(Items stored from a collection)
───
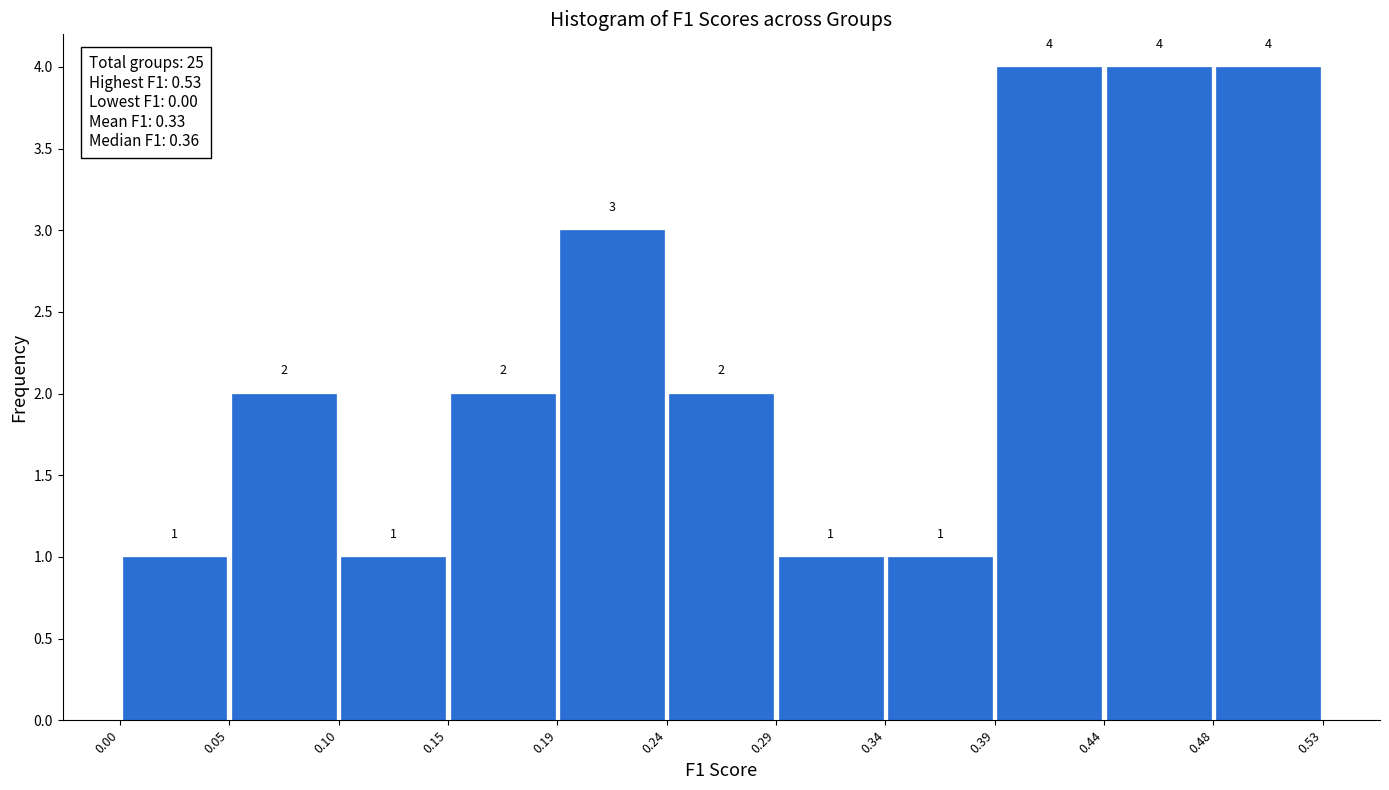

Reading left to right, transcribe this chart: for each bar, give the range it covers on the x-axis and its height.

0.00 to 0.05: 1
0.05 to 0.10: 2
0.10 to 0.15: 1
0.15 to 0.19: 2
0.19 to 0.24: 3
0.24 to 0.29: 2
0.29 to 0.34: 1
0.34 to 0.39: 1
0.39 to 0.44: 4
0.44 to 0.48: 4
0.48 to 0.53: 4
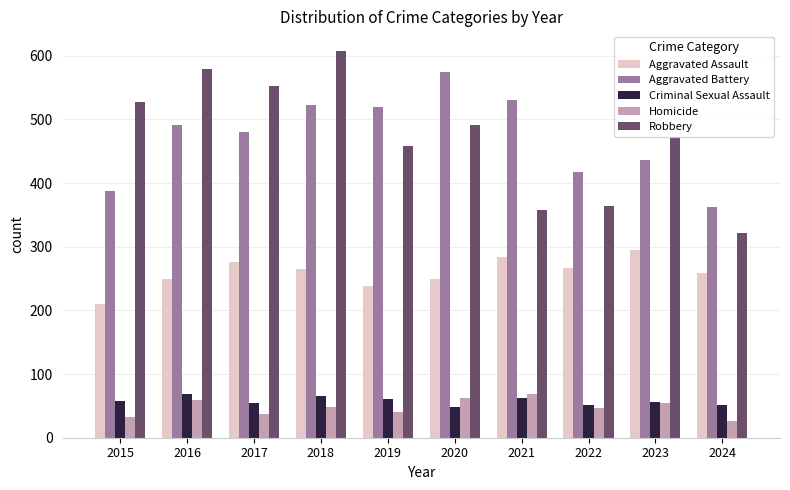

What is the total value across all series at 2018?

1510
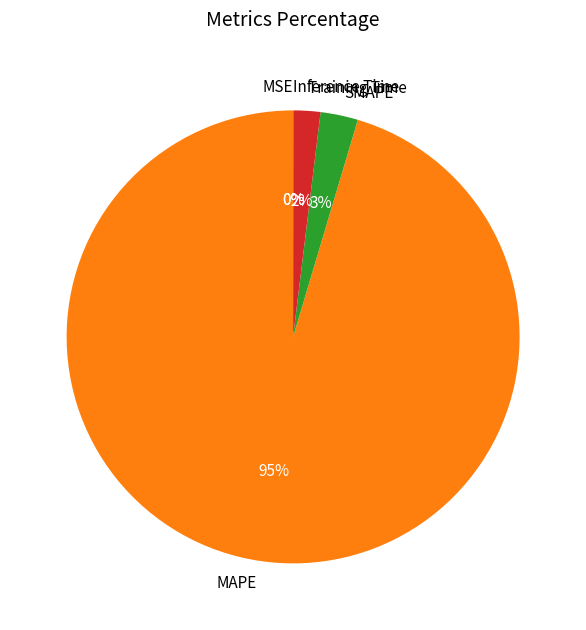

Is it true that Inference Time is 1% of the pie?

False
───
Task prompt
Which lines of the material contain the word "Time", matching case exactly? Copy each of those lines in full.

Answer to this problem
Is it true that Inference Time is 1% of the pie?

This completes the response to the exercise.